Question #4e56f

Jun 19, 2016

$\int {x}^{2} \mathrm{dx} = {x}^{3} / 3 + C$

Explanation:

Integrating any power of $x$ (such as ${x}^{2}$, ${x}^{3}$, ${x}^{4}$, and so on) is relatively straight-forward: it is done using the reverse power rule.

Recall from differential calculus that the derivative of a function like ${x}^{2}$ can be found using a handy shortcut. First, you bring the exponent to the front:
$2 {x}^{2}$
and then you decrease the exponent by one:
$2 {x}^{2 - 1} = 2 x$

Since integration is essentially the opposite of differentiation, integrating powers of $x$ should be the opposite of deriving them. To make this more clear, let's write down the steps for differentiating ${x}^{2}$:
1. Bring the exponent to the front and multiply it by $x$.
2. Decrease the exponent by one.

Now, let's think about how to do this in reverse (because integration is reverse differentiation).

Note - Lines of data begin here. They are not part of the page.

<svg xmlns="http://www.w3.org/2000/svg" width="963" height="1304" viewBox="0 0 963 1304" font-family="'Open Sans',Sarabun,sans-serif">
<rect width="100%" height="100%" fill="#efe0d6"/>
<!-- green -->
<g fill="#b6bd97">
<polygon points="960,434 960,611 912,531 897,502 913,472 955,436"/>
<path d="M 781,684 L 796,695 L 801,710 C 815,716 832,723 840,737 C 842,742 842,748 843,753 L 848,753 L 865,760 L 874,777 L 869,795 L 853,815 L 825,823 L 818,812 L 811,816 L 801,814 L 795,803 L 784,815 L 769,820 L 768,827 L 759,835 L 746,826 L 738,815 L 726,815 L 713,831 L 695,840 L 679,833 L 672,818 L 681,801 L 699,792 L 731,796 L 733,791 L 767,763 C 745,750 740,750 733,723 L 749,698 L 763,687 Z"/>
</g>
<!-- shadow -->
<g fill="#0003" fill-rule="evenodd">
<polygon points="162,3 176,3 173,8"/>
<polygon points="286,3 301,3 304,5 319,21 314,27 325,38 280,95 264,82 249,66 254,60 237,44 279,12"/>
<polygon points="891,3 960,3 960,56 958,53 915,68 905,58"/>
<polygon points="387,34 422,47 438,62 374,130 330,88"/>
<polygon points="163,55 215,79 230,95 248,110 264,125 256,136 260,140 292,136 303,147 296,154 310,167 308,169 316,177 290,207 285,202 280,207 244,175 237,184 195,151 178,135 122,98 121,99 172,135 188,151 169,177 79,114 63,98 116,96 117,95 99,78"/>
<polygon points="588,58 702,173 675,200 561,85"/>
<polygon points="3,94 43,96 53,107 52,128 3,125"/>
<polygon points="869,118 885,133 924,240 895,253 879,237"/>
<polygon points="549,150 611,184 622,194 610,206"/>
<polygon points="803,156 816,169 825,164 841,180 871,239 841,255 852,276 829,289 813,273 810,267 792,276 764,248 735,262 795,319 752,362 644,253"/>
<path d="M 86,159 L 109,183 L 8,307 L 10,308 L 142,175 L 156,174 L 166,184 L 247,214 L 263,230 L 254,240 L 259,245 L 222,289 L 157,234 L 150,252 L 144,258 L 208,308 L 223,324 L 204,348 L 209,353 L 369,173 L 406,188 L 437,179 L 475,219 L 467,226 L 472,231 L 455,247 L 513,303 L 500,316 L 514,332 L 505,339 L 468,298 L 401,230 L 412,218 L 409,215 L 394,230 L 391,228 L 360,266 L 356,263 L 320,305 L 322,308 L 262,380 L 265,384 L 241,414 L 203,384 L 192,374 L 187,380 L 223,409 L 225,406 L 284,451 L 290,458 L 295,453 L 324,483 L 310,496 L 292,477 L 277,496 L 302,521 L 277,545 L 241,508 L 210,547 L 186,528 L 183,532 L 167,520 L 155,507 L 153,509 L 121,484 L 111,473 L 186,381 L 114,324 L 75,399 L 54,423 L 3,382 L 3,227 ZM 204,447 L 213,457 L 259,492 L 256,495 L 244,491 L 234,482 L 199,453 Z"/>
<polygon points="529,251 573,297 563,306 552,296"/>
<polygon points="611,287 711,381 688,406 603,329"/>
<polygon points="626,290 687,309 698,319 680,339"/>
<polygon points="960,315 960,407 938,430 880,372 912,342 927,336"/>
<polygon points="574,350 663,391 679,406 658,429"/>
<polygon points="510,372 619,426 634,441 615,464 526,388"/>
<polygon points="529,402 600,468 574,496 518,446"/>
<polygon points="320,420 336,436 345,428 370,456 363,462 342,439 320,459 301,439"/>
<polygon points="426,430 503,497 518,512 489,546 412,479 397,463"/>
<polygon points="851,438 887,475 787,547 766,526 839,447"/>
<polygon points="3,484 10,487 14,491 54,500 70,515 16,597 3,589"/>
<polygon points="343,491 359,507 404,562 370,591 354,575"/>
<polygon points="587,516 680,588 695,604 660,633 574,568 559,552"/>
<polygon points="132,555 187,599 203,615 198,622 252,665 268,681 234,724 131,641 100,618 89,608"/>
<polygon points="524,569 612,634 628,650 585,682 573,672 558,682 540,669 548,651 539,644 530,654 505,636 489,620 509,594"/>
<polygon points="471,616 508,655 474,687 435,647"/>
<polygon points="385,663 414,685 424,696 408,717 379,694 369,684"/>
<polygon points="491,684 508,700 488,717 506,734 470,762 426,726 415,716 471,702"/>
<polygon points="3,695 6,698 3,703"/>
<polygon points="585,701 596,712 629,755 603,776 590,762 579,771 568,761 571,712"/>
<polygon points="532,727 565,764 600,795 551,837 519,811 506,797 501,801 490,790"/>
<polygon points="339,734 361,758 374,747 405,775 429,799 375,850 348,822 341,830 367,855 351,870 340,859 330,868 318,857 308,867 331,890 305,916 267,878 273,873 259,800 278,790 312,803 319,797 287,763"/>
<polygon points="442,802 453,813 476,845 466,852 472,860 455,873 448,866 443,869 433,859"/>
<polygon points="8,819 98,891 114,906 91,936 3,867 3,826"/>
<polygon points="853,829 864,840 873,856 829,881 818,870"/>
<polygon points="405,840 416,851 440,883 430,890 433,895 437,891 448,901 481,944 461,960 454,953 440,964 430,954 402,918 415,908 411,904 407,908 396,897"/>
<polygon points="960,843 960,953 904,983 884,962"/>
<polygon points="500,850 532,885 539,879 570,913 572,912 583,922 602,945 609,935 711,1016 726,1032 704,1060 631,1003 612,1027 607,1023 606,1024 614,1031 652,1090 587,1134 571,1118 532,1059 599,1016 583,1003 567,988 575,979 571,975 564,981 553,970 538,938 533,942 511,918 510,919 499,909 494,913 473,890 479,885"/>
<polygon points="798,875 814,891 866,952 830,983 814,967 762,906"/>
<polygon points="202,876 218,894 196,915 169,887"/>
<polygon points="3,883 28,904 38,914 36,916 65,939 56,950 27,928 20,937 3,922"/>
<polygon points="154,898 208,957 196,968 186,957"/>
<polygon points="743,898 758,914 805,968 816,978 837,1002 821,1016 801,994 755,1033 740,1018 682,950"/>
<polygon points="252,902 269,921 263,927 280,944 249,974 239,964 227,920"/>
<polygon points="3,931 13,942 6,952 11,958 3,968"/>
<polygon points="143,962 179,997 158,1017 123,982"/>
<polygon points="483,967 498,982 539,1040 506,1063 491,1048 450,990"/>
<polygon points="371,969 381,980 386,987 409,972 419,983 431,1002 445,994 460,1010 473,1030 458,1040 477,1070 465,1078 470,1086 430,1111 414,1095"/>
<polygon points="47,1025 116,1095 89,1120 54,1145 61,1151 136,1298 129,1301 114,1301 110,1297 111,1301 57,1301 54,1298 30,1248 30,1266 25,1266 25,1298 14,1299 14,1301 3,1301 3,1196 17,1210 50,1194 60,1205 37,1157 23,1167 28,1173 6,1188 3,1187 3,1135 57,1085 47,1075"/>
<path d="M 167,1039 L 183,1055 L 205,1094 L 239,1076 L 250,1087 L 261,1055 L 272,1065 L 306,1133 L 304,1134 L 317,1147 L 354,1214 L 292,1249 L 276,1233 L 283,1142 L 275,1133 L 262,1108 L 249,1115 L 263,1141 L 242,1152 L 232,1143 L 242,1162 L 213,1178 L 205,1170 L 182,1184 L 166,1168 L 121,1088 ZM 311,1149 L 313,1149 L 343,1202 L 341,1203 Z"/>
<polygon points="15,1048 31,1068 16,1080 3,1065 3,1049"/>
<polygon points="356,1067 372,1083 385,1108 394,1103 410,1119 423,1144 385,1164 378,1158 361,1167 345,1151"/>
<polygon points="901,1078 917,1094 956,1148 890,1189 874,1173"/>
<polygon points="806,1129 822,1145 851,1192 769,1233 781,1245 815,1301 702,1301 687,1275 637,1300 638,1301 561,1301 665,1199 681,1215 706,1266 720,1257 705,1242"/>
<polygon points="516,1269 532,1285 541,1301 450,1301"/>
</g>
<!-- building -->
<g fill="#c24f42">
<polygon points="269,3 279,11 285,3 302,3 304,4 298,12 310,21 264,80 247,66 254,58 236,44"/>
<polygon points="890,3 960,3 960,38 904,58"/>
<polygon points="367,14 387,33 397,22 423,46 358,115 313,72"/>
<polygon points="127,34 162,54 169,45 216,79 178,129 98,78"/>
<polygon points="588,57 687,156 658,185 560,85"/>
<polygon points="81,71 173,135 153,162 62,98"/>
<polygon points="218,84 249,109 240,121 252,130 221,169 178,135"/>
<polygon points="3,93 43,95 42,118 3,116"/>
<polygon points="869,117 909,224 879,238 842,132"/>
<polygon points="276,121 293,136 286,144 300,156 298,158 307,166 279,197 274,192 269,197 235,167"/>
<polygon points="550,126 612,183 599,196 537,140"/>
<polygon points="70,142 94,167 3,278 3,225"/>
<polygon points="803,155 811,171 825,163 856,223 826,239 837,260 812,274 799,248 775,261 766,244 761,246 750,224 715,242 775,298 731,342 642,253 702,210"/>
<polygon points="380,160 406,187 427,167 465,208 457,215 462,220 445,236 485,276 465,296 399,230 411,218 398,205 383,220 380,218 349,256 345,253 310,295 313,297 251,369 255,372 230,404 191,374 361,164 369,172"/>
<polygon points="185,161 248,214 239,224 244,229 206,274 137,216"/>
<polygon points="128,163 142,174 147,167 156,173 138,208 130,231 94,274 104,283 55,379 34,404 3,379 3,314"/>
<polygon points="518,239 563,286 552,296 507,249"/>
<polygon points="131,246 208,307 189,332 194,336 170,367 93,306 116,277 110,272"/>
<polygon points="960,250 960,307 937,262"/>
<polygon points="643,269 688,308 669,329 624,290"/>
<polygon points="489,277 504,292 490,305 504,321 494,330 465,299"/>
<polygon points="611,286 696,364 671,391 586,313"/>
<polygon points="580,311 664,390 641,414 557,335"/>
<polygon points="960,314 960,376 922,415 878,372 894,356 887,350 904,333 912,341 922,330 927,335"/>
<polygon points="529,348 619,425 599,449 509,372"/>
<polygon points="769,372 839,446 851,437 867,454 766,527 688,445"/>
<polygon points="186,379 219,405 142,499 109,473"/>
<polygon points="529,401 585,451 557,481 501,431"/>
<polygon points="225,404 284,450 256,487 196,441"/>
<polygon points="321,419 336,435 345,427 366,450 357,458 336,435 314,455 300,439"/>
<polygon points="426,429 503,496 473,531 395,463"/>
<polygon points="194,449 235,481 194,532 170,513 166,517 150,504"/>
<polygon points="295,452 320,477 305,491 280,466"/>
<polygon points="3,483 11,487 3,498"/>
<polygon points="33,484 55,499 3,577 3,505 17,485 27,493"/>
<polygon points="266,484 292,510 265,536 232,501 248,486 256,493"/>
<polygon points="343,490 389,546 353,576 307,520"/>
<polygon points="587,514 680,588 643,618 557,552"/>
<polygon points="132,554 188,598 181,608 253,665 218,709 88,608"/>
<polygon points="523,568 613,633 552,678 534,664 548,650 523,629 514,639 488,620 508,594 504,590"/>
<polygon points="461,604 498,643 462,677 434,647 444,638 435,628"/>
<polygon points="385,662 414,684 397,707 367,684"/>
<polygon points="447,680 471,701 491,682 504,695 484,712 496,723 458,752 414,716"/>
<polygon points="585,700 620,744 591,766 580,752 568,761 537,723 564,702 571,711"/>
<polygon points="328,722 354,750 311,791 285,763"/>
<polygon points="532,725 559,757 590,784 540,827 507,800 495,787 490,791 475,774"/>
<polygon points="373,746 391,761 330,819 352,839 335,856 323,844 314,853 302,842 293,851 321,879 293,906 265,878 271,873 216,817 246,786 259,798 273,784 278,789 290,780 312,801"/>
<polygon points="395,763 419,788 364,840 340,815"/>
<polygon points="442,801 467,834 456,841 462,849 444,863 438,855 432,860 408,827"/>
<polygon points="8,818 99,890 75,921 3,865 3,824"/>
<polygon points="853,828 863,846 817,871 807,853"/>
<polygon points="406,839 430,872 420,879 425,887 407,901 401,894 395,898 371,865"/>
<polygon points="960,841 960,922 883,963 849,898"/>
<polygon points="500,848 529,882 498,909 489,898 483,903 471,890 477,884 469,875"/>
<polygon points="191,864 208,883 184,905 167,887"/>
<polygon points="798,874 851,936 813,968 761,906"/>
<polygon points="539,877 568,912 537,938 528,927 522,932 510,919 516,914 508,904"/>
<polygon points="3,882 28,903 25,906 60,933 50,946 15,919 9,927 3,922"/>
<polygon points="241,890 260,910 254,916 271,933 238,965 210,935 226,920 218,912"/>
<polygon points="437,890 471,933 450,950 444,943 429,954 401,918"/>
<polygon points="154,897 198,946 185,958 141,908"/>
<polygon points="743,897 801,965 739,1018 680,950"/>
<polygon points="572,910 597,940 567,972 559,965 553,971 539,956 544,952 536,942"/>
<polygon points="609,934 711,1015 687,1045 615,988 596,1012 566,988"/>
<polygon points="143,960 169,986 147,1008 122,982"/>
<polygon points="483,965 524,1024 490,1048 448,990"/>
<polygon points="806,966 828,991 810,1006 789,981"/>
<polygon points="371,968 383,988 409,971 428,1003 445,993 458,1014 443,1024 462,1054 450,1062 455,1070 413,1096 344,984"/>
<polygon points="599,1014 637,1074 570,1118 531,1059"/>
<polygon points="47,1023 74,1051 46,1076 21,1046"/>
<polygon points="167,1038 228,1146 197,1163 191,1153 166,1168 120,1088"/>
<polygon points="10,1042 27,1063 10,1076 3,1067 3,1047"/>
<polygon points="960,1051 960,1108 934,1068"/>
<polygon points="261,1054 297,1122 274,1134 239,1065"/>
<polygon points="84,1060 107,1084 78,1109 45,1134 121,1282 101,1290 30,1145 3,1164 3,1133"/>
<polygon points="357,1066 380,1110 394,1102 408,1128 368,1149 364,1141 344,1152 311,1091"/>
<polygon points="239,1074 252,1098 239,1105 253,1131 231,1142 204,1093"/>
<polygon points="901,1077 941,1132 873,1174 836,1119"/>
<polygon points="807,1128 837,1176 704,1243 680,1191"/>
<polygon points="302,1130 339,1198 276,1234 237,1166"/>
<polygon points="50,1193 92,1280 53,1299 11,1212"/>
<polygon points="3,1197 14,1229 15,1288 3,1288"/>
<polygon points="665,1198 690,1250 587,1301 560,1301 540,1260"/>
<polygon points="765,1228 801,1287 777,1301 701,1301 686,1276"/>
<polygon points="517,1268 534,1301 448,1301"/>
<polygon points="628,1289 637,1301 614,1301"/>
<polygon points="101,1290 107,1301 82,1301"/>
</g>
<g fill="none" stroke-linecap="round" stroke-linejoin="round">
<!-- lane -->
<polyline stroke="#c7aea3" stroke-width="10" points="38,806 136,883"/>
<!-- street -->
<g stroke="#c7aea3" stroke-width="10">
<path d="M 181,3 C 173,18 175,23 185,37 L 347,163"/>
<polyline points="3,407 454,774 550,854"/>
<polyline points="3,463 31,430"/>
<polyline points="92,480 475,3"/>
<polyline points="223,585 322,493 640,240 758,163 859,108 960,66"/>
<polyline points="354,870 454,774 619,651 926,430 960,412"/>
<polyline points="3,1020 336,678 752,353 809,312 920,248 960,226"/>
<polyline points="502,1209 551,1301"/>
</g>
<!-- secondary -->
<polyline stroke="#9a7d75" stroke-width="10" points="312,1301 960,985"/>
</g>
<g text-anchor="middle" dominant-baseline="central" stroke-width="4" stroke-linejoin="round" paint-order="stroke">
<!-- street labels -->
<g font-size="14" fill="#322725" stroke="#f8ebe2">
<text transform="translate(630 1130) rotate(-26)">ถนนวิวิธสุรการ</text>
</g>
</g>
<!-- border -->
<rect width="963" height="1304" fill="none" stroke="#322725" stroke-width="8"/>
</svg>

We need go backwards, starting at step 2. And since we're reversing the process, instead of decreasing the exponent by $1$, we need to increase the exponent by $1$. And after that, instead of multiplying by the exponent, we need to divide by the exponent. So, our steps are:
1. Increase the power by $1$.
2. Divide by the new power.

Therefore, if we need to integrate ${x}^{2}$, we increase the power by $1$:
${x}^{3}$
And divide by the new power:
${x}^{3} / 3$

All that's left is to add a constant of integration $C$ (which is done after every integration), and you're finished:
$\int {x}^{2} \mathrm{dx} = {x}^{3} / 3 + C$